Bandar would say, “I accuse Didrick Gabbris of malfeasance in the matter of the amphora.”
Gabbris would not deign to sully a glance by directing it at Bandar. He would elevate his nose and say, “Words without substance fleetly fly but seldom stick. Bring forth your evidence.”
“I have none but my character.”
“Your character is a subjective quality. You perhaps measure it as large and splendorous, while others might call it mean and marred by envy.”
“This is injustice!”
“Again, a subjective concept, while blunt facts resist manipulation. Failure must find no favor.”
Senior Tutor Eldred would tug at his sparse side whiskers and make his disposition. He would be swayed by the force of Gabbris’s views. Bandar’s would seem the squeakings of some timorous creature.
The pathetic scene at the foot of the refuse heap was nearing its conclusion. The merchant said, as always, “There, you have taken all that I valued.”
One of the soldiers drew a dirk. “Not quite all.”
The merchant trembled. “My life is of no worth to you. Though you take it from me you cannot carry it away with you.”
“Yet we are inclined to be thorough,” said the invader.
Bandar waited. He thought of some of the Locations he had visited during his years at the Institute, the places he would miss. It was then, as he said goodbye to some of his favorites, that it occurred to him that he had a fourth option.
The Institute had issued the examination candidates a partial map of the noösphere, showing only the Locations they would need to navigate the test course. The full chart of humanity’s collective unconscious was an intricately convoluted sphere, complexity upon complexity. It was the work of thousands of years of exploration by noönauts, many of whom had been absorbed by perils lurking in dark corners of the Commons.
Bandar did not have such a map. A noönaut could take on his journey only what he could hold in his memory, and to encompass the schematic representation of an organic realm that had been evolving for eons was itself a work of years.
But there was a physical representation of the full map in the communal study chamber and Bandar had spent many hours gazing into its labyrinthine depths. He could not reify it fully like a master, so that it would appear to hang in the air before him, twisting and rotating to display its maze of lines and spheres. But he could recall large parts of it, all of the major Landscapes, most of the first-order Situations and more than a few of the significant Events.
The more he thought of it, the clearer grew his recollection of the map. He saw connections and linkages from this Event to a Landscape and from there to a Location from which he knew three paths radiated. In his mind’s eye he could plot a route that would let him navigate to the test’s final Location, a prototypical island paradise, where Eldred waited for the candidates to arrive.
It was just possible that Bandar could indeed find his way home. Better yet, he was fairly sure that some of the sites through which he would travel had advantageous temporal dimensions: the alternate route, though it required more steps, might actually be traversed in less objective time than the course the tutors had set.
The merchant had gurgled out his last bloody breath. The alley lay empty.
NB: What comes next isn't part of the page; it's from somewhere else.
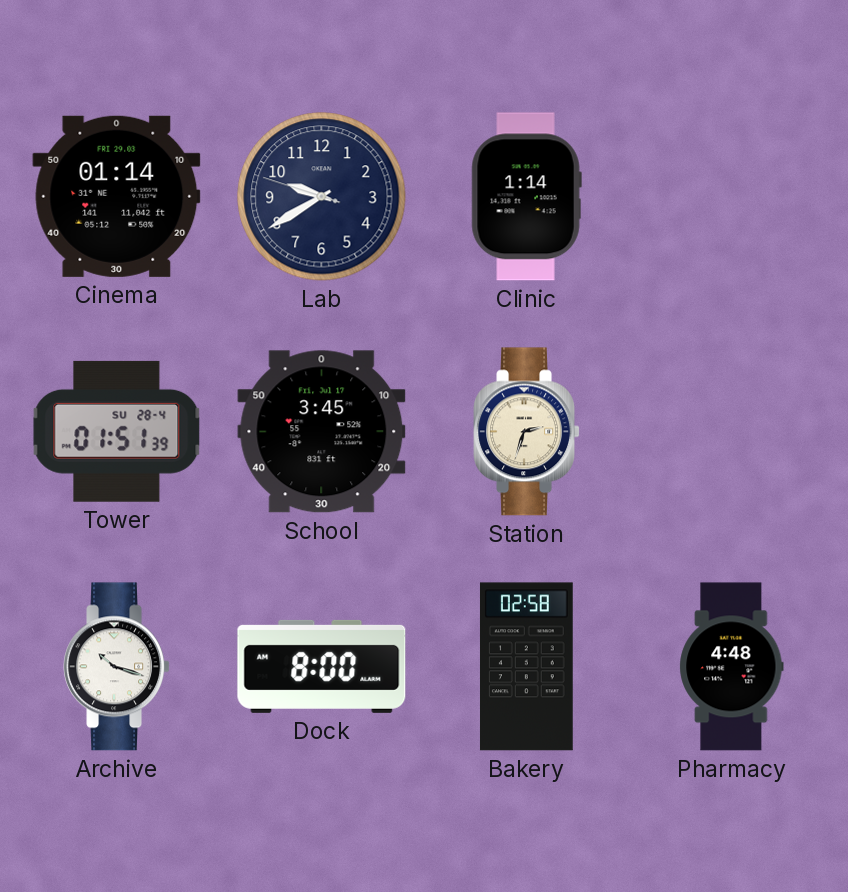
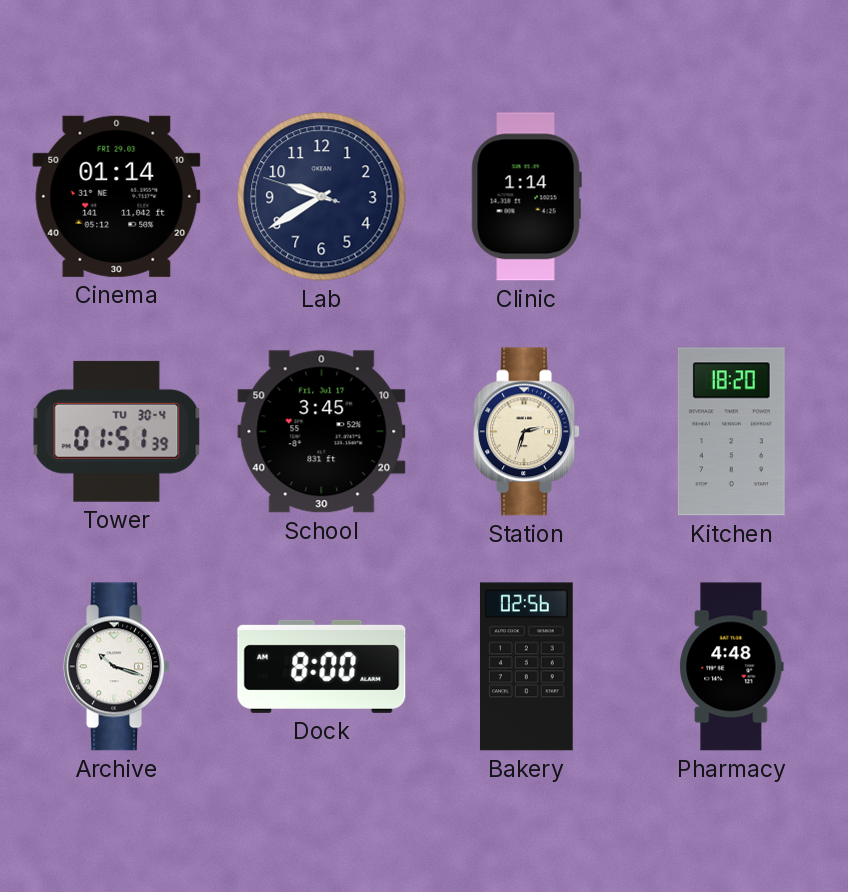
Tower date: SU 28-4 -> TU 30-4
Kitchen: none -> 18:20
Bakery: 02:58 -> 02:56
Bandar made up his mind to try the long way home. Perhaps his resourcefulness would so impress the examiners that they would overlook his failure to follow the prescribed course. At the worst, if hopelessly stuck, he could exit through open an emergency gate.
He risks nothing who has lost all, he told himself. Singing the thran, he returned to the processional way and followed it past the burning royal palace to the city’s shattered gates. Dead defenders were piled high and he had to climb a rampart of bodies to reach the wooden bridge that spanned the canal.
A little beyond was a stand of date trees. A single attacker, pinned to a trunk by an arrow through his shoulder, weakly struggled to work the head free of the wood. His eyes widened when Bandar ceased intoning the insulating thran and suddenly appeared before him.